Reputation: 1435
I have a very large excel file of 1000+ street intersections that I need to find the Longitude and latitudes for and then write that info to file/list for a different program to consume.
What I'm stuck on is on how to build a more efficient script using multithreading/multiprocessing, I have looked through other questions/post but I'm i find it all a bit confusing. The code below takes roughly ~ 10+ mins. Any help would be great.

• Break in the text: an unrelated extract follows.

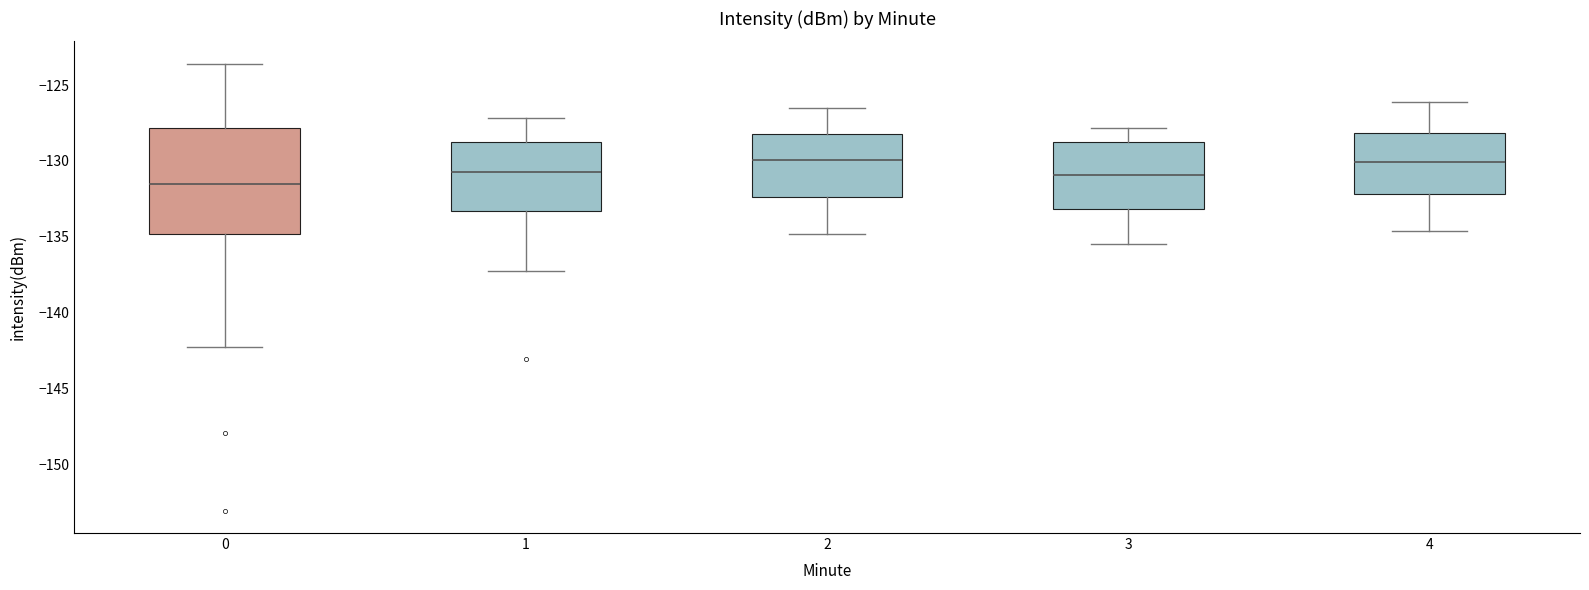

Where is the lower edge of the box at x = 4 on the y-axis? The values are not printed on the chart, so give them approximately, as read against the axis.

-132.0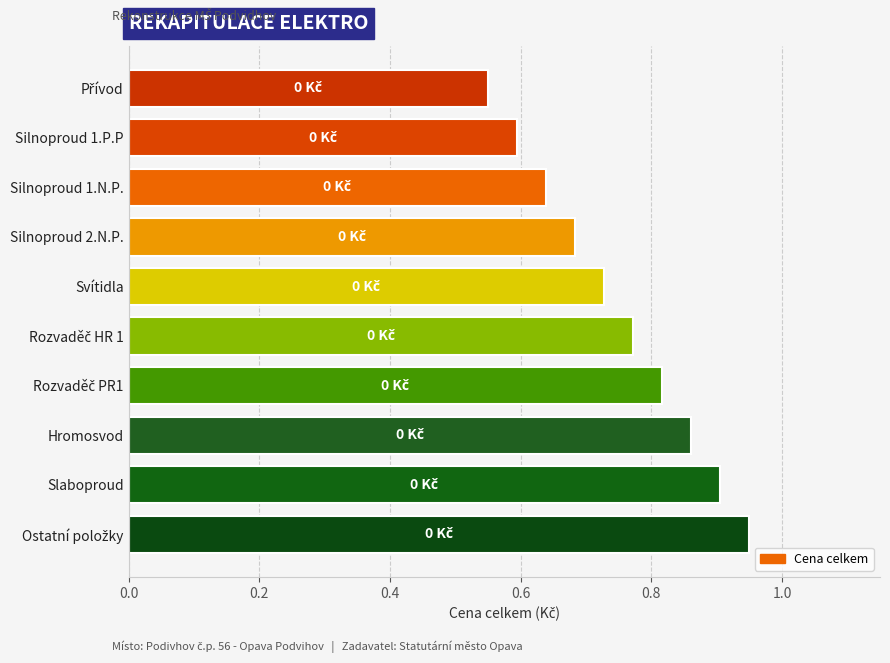

What is the label of the 3rd bar from the top?

Silnoproud 1.N.P.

from geopy.geocoders import ArcGIS
import pandas
from datetime import datetime
start_time = datetime.now()
def my_LatLong(address):
n = ArcGIS().geocode(address)
if n != None:
return n
else:
return [address,"None"]
df = pandas.read_excel("street_sample.xlsx",sheet_name=0)
count = 0
street_list = df.loc[:,"Description"]
new_list =[]
for i in list(street_list):
location = my_LatLong(f"{i.split('-')[0]}, Vancouver, Canada")
if location != None:
new_list.append([f"{len(street_list)}, {list(location)}"])
print(f"{count}/{len(street_list)} - {i} = Completed\t\t\t\t" ,end='\r')
else:
print(f"{count}/{len(street_list)} - {i} == None value \t\t\t",end='\r')
count += 1
# doing something with new_list
endtime_time = datetime.now()
print (f"Program ran for: {endtime_time -start_time}")
street_sample.xlsx
ID | Description |
---|---|
12501x | 1900 W Georgia - ONAT_STREET: |
12501x | 4th/6th Diversion & 6th Ped - ONAT_STREET: |
12501x | 4th/6th Diversion & 6th Semi - ONAT_STREET: |
12501x | Abbott & Cordova - ONAT_STREET: |
12501x | Abbott & Expo - ONAT_STREET: |
12501x | Abbott & Hastings - ONAT_STREET: |
12501x | Abbott & Keefer - ONAT_STREET: |
12501x | Aberdeen & Kingsway - ONAT_STREET: |
12501x | Alberta & 49th - ONAT_STREET: 70175 |
12501x | Alder & 12th - ONAT_STREET: |
12501x | Alder & 6th - ONAT_STREET: |
12501x | Alder & Broadway - ONAT_STREET: |
12501x | Alexandra & King Edward - ONAT_STREET: |
12501x | Alma & 10th - ONAT_STREET: |
12501x | Alma & 4th - ONAT_STREET: |
12501x | Alma & 6th - ONAT_STREET: |
12501x | Alma & Broadway - ONAT_STREET: |
12501x | Alma & Point Grey Road - ONAT_STREET: |
12501x | Anderson & 2nd / Lamey's Mill - ONAT_STREET: |
12501x | Anderson (Granville) & 4th - ONAT_STREET: |
12501x | Angus & 41st - ONAT_STREET: |
12501x | Angus & Marine - ONAT_STREET: |
12501x | Arbutus & 10th - ONAT_STREET: |
12501x | Arbutus & 11th - ONAT_STREET: |
12501x | Arbutus & 12th - ONAT_STREET: |
12501x | Arbutus & 16th - ONAT_STREET: |
12501x | Arbutus & 20th - ONAT_STREET: |
12501x | Arbutus & 33rd - ONAT_STREET: |
12501x | Arbutus & 4th - ONAT_STREET: |
12501x | Arbutus & 8th - ONAT_STREET: |
12501x | Arbutus & Broadway - ONAT_STREET: |
12501x | Arbutus & Cornwall - ONAT_STREET: |
12501x | Arbutus & King Edward - ONAT_STREET: |
12501x | Arbutus & Lahb - ONAT_STREET: |
Upvotes: 0
Views: 136
Reputation: 50278
The problem does not comes from Pandas but ArcGIS().geocode(address)
which is insanely slow. Indeed, on my machine, this line takes 400 ms/request. Each request send a slow network query to the online ArcGIS API. Using multiprocessing will not help much as you will quickly reach additional limitations (limited rate of API request, saturation of the website). You need to send batch requests. Unfortunately this does not seems supported by the geopy
package. If you are tied to ArcGIS, you need to use their own API. You can find more information about how to do that on the ArcGIS documentation.
Upvotes: 1